The recent identification and characterization of CO-releasing molecules (CO-RMs) by Motterlini and colleagues (12) have initiated and will promote further progress in studies of the physiological properties of CO. Most CO-RMs are transition metal-containing carbonyls; however, more recently a boron-based CO-RM (CORM-A1) which does not contain a transition metal has been identified and releases CO at a slower rate compared with transition metal-containing CO-RMs (6, 13). CO-RMs are capable of carrying and delivering CO to biological systems and exert functional effects including blood vessel relaxation, lowering of blood pressure, protection against cardiac and renal ischemia-reperfusion injury, and suppression of endotoxin-induced inflammatory responses (57, 23, 28).
In this issue of the American Journal of Physiology-Renal Physiology, Tayem and colleagues (25) have further explored the role of CO, released from a water-soluble, transition metal-containing carbonyl (CORM-3) (4), in cisplatin-mediated renal injury in vitro and in vivo. A major limitation to the anticancer effects of the chemotherapeutic agent cisplatin is its dose-dependent nephrotoxicity, which occurs in about one-third of patients receiving the drug. Previous work has demonstrated that chemical inhibition of HO enzyme activity or genetic deficiency of HO-1 worsens cisplatin-induced renal failure, suggesting that HO-1 has a protective role in this model (1, 24). As HO enzyme activity results in the release of CO and bile pigments, the use of CO-RMs allows for the contribution of CO to be more thoroughly investigated. In this work, LLC-PK1 cells exposed to cisplatin and CORM-3, but not biliverdin, displayed significantly less apoptosis, and this cytoprotective effect was dependent on activation of the cGMP pathway (25). Intraperitoneal administration of CORM-3 but not inactive CORM-3 (iCORM-3) attenuated both structural and functional indexes of renal injury in a rat model of cisplatin nephrotoxicity. CORM-3 treatment even in the presence of tin protoporphyrin, an inhibitor of HO enzyme activity, was able to partially rescue renal function in the cisplatin model (25).
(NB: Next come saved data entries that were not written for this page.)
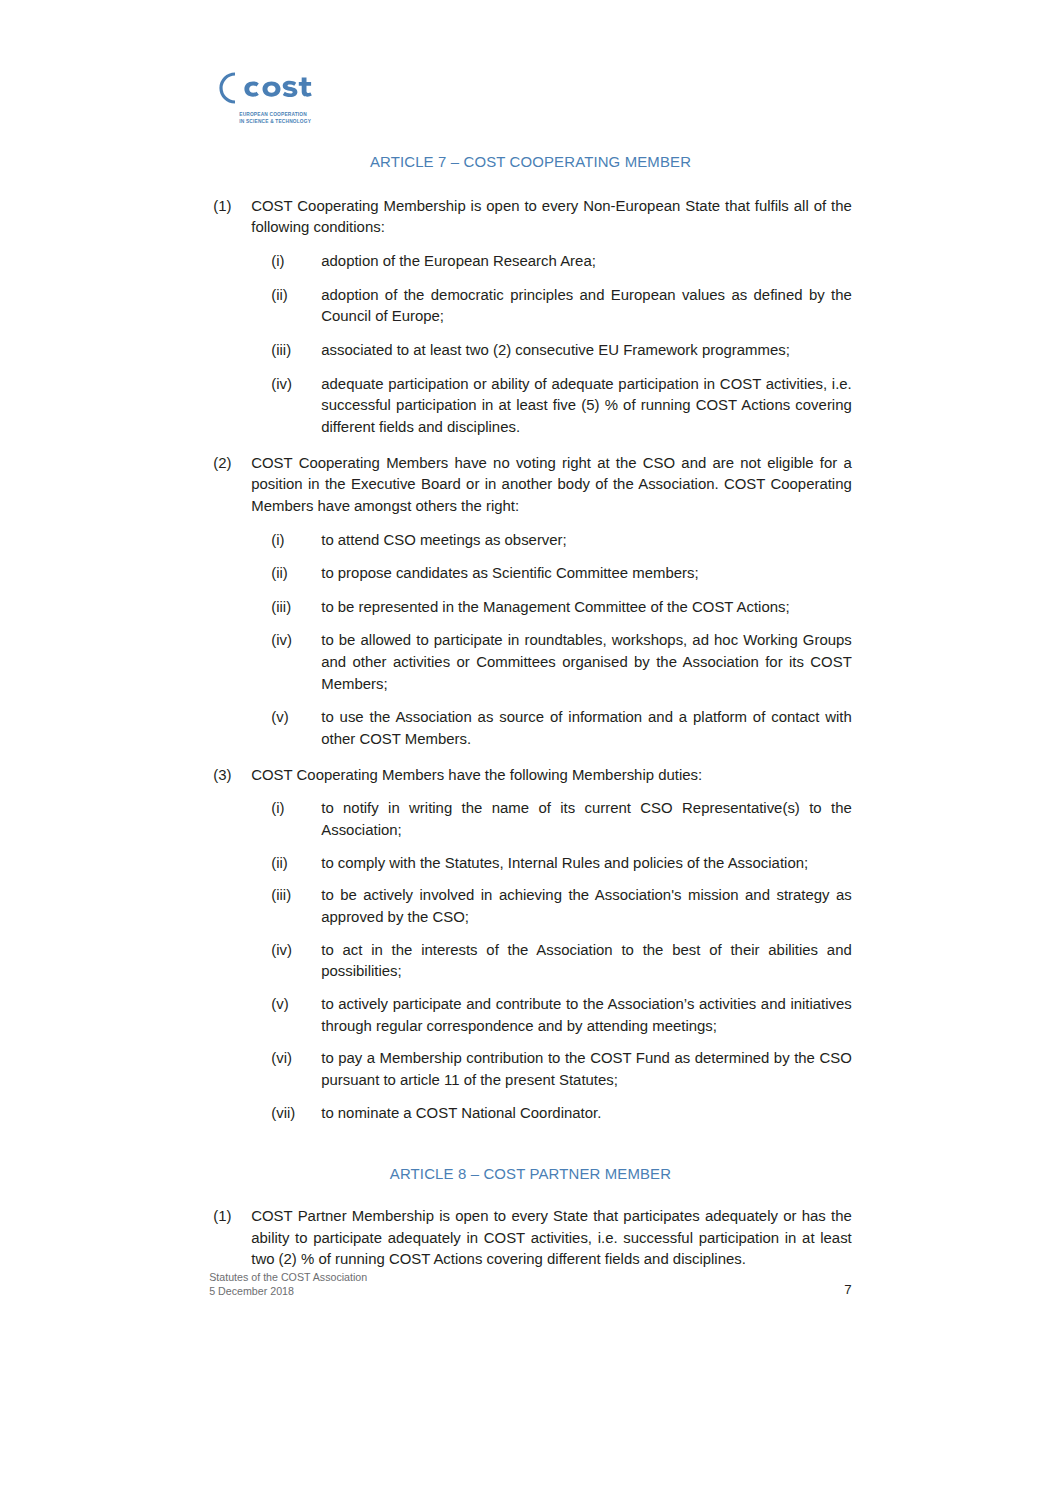EUROPEAN COOPERATION
IN SCIENCE & TECHNOLOGY
ARTICLE 7 – COST COOPERATING MEMBER
(1)
COST Cooperating Membership is open to every Non-European State that fulfils all of the following conditions:
(i) adoption of the European Research Area;
(ii) adoption of the democratic principles and European values as defined by the Council of Europe;
(iii) associated to at least two (2) consecutive EU Framework programmes;
(iv) adequate participation or ability of adequate participation in COST activities, i.e. successful participation in at least five (5) % of running COST Actions covering different fields and disciplines.
(2)
COST Cooperating Members have no voting right at the CSO and are not eligible for a position in the Executive Board or in another body of the Association. COST Cooperating Members have amongst others the right:
(i) to attend CSO meetings as observer;
(ii) to propose candidates as Scientific Committee members;
(iii) to be represented in the Management Committee of the COST Actions;
(iv) to be allowed to participate in roundtables, workshops, ad hoc Working Groups and other activities or Committees organised by the Association for its COST Members;
(v) to use the Association as source of information and a platform of contact with other COST Members.
(3)
COST Cooperating Members have the following Membership duties:
(i) to notify in writing the name of its current CSO Representative(s) to the Association;
(ii) to comply with the Statutes, Internal Rules and policies of the Association;
(iii) to be actively involved in achieving the Association's mission and strategy as approved by the CSO;
(iv) to act in the interests of the Association to the best of their abilities and possibilities;
(v) to actively participate and contribute to the Association’s activities and initiatives through regular correspondence and by attending meetings;
(vi) to pay a Membership contribution to the COST Fund as determined by the CSO pursuant to article 11 of the present Statutes;
(vii) to nominate a COST National Coordinator.
ARTICLE 8 – COST PARTNER MEMBER
(1)
COST Partner Membership is open to every State that participates adequately or has the ability to participate adequately in COST activities, i.e. successful participation in at least two (2) % of running COST Actions covering different fields and disciplines.
Statutes of the COST Association
5 December 2018
7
It is possible that a combination of CO with other HO reaction products may further enhance protection. For example, Nakao et al. (14) have recently reported that dual treatment with CO (as an inhaled gas) and biliverdin is superior to either agent alone in a model of ischemia-reperfusion injury in kidney isografts. It would be of interest to evaluate whether CO-RMs alone or in combination with biliverdin would rescue renal injury in HO-1 knockout mice known to have an increased susceptibility to acute renal injury (17, 20, 24). Nevertheless, the studies by Tayem and colleagues (25) provide a basis for the use of CO-RM as a protective strategy that will be applicable to both ischemia-reperfusion and nephrotoxin-induced acute renal failure. In summary, CO is endogenously formed and has significant physiological functions that could be exploited with the use of CO-RMs as a potential therapeutic agent.